Looking to the state governments’ creation of their respective senates, as explained in The Birth of the Senate, the creation of the Senate in the Constitution was a given, when the Constitutional Convention began. See Gordon Wood, The Creation of the American Republic: 1776-1787, 553.

George Mason proclaimed that the collective American mind was “firmly established in its ‘attachment to Republican Government’ and its ‘attachment to more than one branch in the Legislature.'” Id. quoting Mason and Madison, in Farrand, ed., Records of the Federal Convention, I, 339, 48, 151. While the House of Representatives would be “the grand depository of the democratic principle of the Government,” the United States Senate was “expected to be a body that would act ‘with more coolness, with more system, and with more wisdom, than the popular branch.'” Id.

Some drew parallels between the proposed Senate and the House of Lords of Britain, the epitome of an aristocratic political body. See Gordon Wood, The Creation of the American Republic: 1776-1787, 554. Individuals, like Charles Pinckney of South Carolina, said that there was “but one great and equal body of citizens composing the inhabitants of this country,” rejecting the notion that any aristocratic political body should have a place in American government. Pinckney, in Farrand, ed., Records of the Federal Convention, I, 153, 398-404, 412. While some, like Oliver Ellsworth, argued against Pinckney’s analysis of American society, instead stating that the Senate should have the wisdom that the House of Representatives would not have. See Gordon Wood, The Creation of the American Republic: 1776-1787, 556.

Alexander Hamilton insisted that the Senate “must be so formed as to exclude, as much as possible, from its own character, those infirmities, and that mutability, which it is designed to remedy.” Hamilton (N.Y.), in Elliot, ed., Debates, II, 301-17. Hamilton believed that while the House of Representatives “would be ‘peculiarly endowed with sensibility,’ the Senate would be endowed ‘with knowledge and firmness.'” Id.

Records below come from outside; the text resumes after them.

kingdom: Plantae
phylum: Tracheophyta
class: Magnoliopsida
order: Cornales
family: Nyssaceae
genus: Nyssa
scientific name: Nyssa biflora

Ultimately, the Convention rejected a system where senators would be elected by the House of Representatives “in proportion to either wealth or population of the states.” Gordon Wood, The Creation of the American Republic: 1776-1787, 558. Instead, the large states and equal states would have equal footing in the Senate, as it would be comprised of two senators from each state.

Many concluded that this created “a perfectly democratical form of government.” Gorham (Mass.), in Elliot, ed., Debates, II, 69. Whether one can agree that perfection was achieved or not, it is quite clear that the Senate was modeled to achieve a balance in the legislature unlike any other known at the time.

The creation of the Senate was centered on balancing the aristocratic and democratic elements of government. The Founding Fathers realized that this was a unique opportunity to preserve democracy, eliminate aristocracy, and create a more vibrant, lively government that fostered participation of all Americans. Because the Founding Fathers took that bold risk and departed from the status quo, modern Americans have reaped the rewards many times over.